At the appropriate time, Rozie arrived at Her Majesty’s private sitting room for a chat. The room was cosy and comfortable, with plump cushions on upholstered chairs, family photographs on most surfaces and a series of lamps to cast a gentle glow. But the setting did nothing, it seemed, to put Rozie at her ease. The poor girl was trying to hide it, but the Queen had never seen her look so alarmed. She stood rigidly in the middle of the room, as if bracing herself for bad news. Whatever Sir Simon had been saying to her, it wasn’t reassuring.
‘I have a slightly unusual proposition for you, Rozie,’ the Queen said from the sofa.
‘Ma’am?’
‘I’d like you to pay a visit to someone who used to work for me.’
‘Yes?’ Rozie’s eyes widened. This was not what she’d been anticipating.
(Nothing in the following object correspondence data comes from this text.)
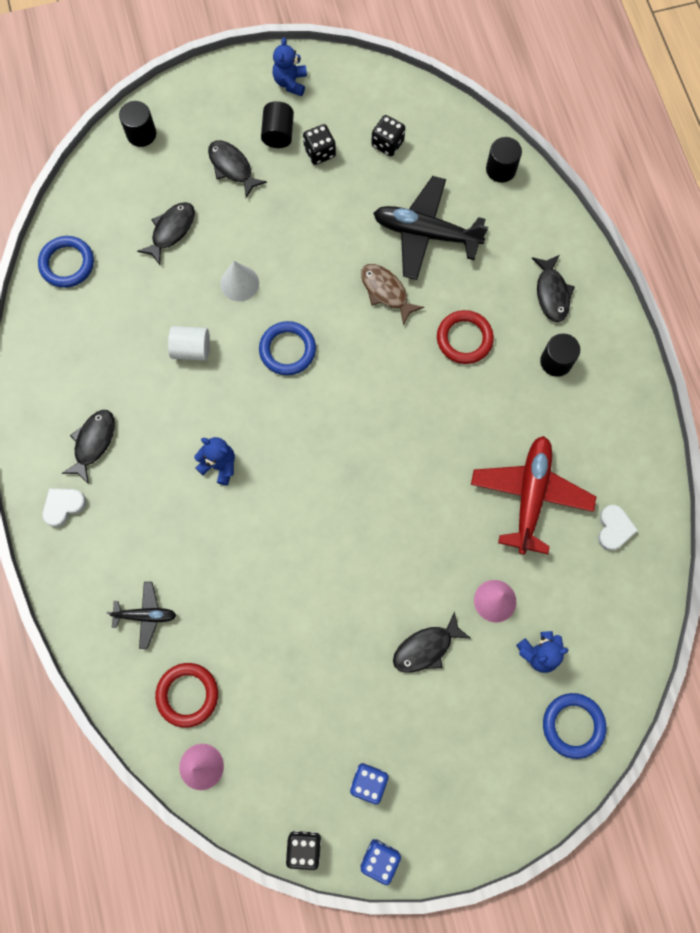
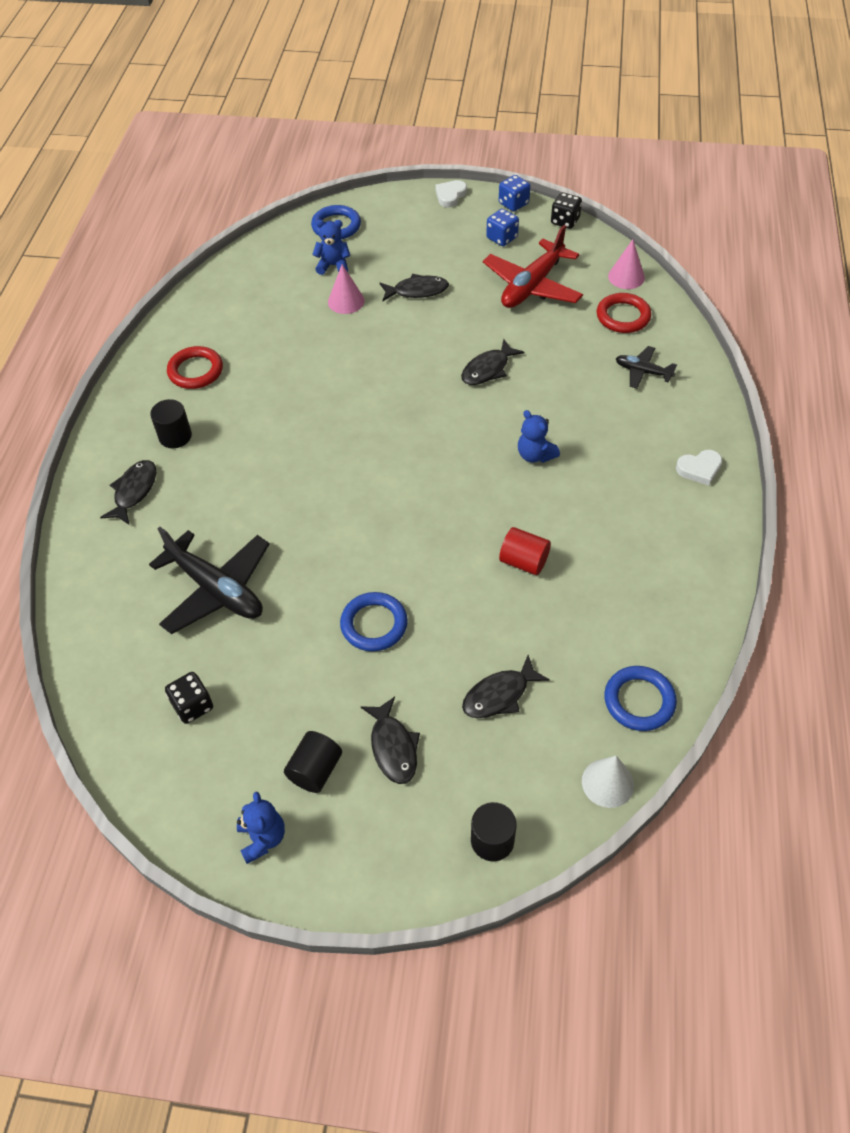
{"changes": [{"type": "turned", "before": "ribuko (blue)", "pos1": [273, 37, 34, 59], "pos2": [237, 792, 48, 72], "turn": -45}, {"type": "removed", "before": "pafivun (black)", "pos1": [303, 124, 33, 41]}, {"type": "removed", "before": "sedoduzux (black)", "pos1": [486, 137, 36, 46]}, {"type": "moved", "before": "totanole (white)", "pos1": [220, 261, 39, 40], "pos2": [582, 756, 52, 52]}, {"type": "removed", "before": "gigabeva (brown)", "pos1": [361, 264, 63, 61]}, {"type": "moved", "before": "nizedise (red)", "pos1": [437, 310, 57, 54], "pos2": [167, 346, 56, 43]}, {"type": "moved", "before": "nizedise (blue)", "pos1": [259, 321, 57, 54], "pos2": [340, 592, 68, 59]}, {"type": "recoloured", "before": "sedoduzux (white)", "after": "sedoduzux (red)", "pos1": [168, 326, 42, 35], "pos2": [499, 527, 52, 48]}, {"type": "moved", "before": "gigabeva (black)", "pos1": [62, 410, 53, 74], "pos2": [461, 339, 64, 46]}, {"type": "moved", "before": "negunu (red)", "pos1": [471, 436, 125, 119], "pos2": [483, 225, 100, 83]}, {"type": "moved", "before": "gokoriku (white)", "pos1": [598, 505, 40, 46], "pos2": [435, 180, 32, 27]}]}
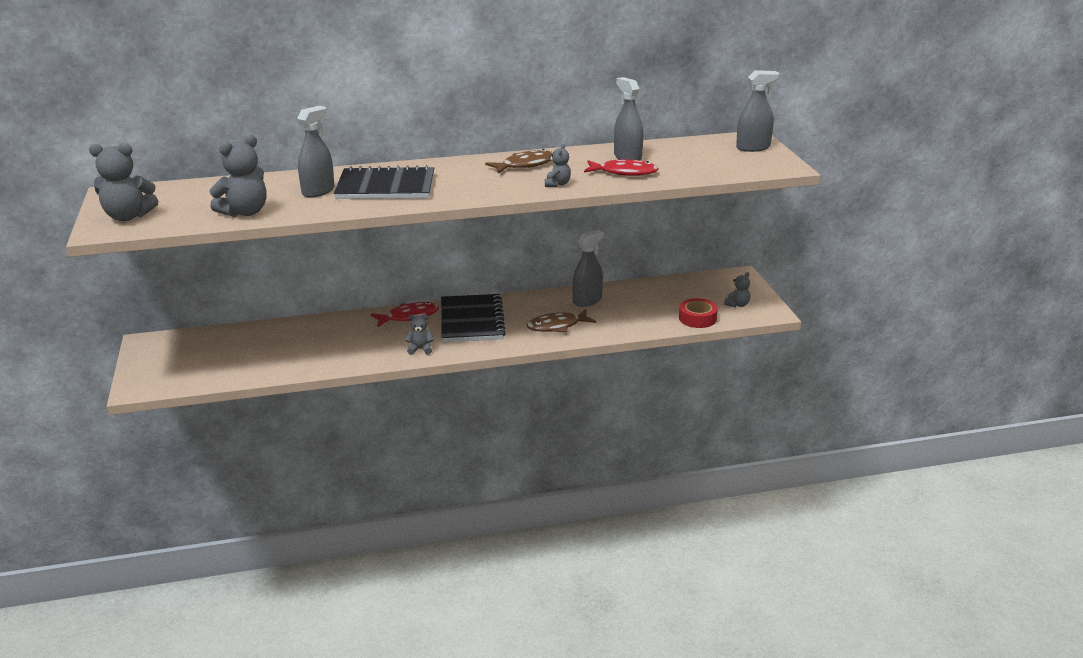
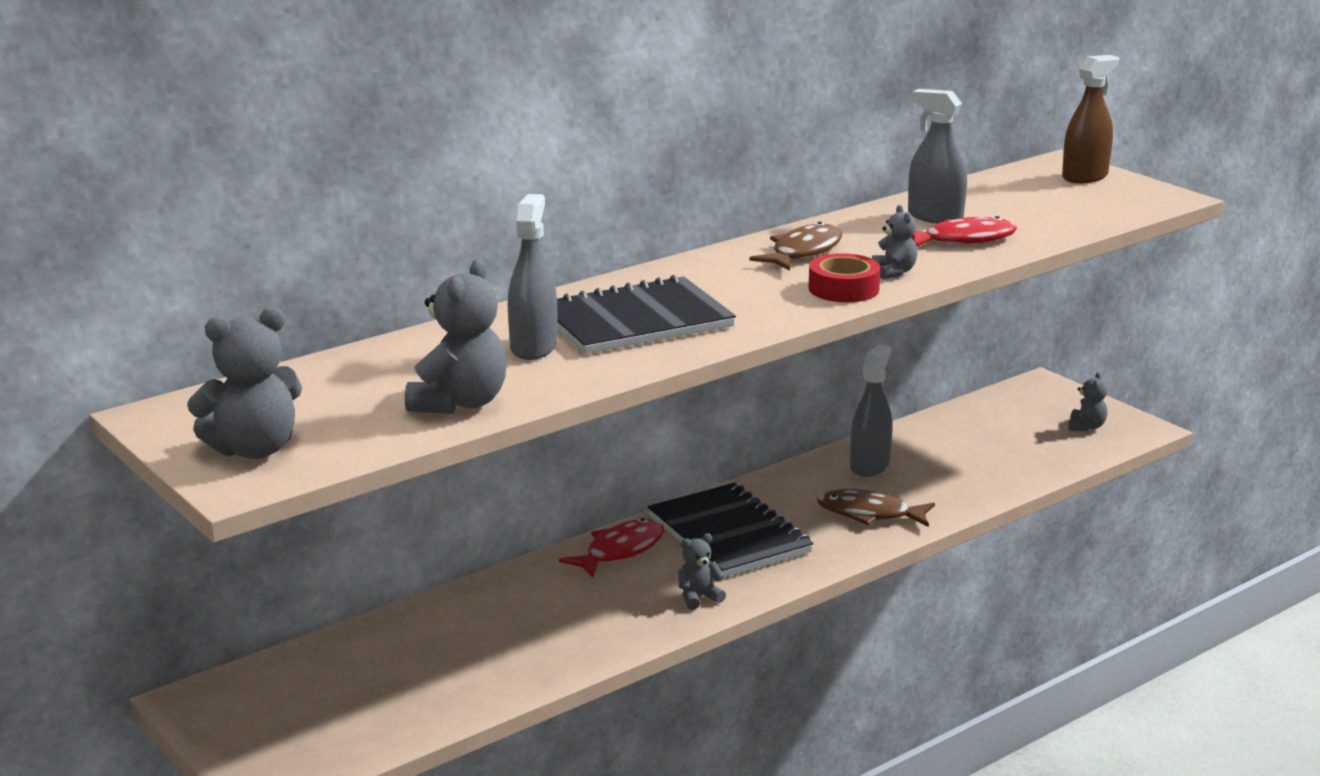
{"changes": [{"type": "recoloured", "before": "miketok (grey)", "after": "miketok (brown)", "pos1": [736, 70, 43, 82], "pos2": [1062, 55, 57, 128]}, {"type": "moved", "before": "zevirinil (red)", "pos1": [679, 298, 39, 30], "pos2": [808, 253, 73, 49]}, {"type": "turned", "before": "gigabeva (brown)", "pos1": [527, 309, 69, 23], "pos2": [817, 489, 118, 38], "turn": 60}]}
‘A man called Sholto Harvie. He’s an art historian. He used to work here in the nineteen eighties, and he might be able to shed some light on how my little painting ended up in the archives of the Ministry of Defence.’
‘I understood you were getting that back.’
‘I am,’ the Queen acknowledged, ‘but I still don’t understand why I should need to. There’s something not quite right.’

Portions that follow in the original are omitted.